Work item: Transcribe only part of the material below: the lines from the one containing "Rev. Dan Morris - SD" through the one containing "It is Holy Week", inclusive, exactly as written.

****************

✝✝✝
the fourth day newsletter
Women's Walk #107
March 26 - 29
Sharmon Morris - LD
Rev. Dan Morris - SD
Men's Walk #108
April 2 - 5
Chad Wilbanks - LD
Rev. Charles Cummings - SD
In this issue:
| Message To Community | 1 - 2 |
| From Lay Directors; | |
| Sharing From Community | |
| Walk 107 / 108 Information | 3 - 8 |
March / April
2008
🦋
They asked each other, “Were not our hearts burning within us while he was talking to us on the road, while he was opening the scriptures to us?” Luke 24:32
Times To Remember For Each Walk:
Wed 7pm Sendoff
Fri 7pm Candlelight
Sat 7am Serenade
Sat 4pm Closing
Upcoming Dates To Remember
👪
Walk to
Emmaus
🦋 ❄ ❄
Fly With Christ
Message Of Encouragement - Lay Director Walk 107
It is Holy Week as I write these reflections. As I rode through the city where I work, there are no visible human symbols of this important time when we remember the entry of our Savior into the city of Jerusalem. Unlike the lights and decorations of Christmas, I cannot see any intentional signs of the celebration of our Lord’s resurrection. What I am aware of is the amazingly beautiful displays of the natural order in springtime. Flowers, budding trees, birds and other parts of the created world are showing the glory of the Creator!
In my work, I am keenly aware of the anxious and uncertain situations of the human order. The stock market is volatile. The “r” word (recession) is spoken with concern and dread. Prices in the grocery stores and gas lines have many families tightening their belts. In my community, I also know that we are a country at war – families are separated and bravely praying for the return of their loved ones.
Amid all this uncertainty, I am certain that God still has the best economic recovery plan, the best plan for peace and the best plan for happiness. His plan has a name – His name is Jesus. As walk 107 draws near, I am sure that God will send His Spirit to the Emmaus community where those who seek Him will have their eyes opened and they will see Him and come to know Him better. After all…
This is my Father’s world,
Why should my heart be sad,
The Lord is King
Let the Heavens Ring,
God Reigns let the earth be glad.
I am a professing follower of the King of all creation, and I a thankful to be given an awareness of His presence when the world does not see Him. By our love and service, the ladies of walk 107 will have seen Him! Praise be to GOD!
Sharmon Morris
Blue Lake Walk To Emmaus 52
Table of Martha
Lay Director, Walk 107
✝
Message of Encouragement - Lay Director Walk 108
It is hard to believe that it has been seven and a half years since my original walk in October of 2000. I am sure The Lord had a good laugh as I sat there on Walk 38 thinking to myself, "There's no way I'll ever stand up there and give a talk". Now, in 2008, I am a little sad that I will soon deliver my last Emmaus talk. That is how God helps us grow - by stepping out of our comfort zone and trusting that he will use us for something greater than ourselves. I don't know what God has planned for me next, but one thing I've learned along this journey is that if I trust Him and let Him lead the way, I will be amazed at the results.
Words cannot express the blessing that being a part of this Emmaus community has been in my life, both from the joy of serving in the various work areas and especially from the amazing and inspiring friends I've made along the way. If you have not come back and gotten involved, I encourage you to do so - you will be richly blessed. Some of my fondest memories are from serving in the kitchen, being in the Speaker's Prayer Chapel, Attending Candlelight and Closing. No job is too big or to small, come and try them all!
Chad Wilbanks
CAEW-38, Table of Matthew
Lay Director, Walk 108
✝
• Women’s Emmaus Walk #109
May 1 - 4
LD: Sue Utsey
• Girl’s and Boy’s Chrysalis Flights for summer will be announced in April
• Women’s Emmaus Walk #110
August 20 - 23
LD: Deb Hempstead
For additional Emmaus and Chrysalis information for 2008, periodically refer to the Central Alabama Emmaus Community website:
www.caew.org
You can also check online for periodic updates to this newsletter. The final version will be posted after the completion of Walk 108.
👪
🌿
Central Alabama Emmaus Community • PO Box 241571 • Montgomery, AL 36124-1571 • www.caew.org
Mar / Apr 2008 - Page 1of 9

****************

Task response:
Rev. Dan Morris - SD
Men's Walk #108
April 2 - 5
Chad Wilbanks - LD
Rev. Charles Cummings - SD
In this issue:
| Message To Community | 1 - 2 |
| From Lay Directors; | |
| Sharing From Community | |
| Walk 107 / 108 Information | 3 - 8 |
March / April
2008
🦋
They asked each other, “Were not our hearts burning within us while he was talking to us on the road, while he was opening the scriptures to us?” Luke 24:32
Times To Remember For Each Walk:
Wed 7pm Sendoff
Fri 7pm Candlelight
Sat 7am Serenade
Sat 4pm Closing
Upcoming Dates To Remember
👪
Walk to
Emmaus
🦋 ❄ ❄
Fly With Christ
Message Of Encouragement - Lay Director Walk 107
It is Holy Week as I write these reflections. As I rode through the city where I work, there are no visible human symbols of this important time when we remember the entry of our Savior into the city of Jerusalem. Unlike the lights and decorations of Christmas, I cannot see any intentional signs of the celebration of our Lord’s resurrection. What I am aware of is the amazingly beautiful displays of the natural order in springtime. Flowers, budding trees, birds and other parts of the created world are showing the glory of the Creator!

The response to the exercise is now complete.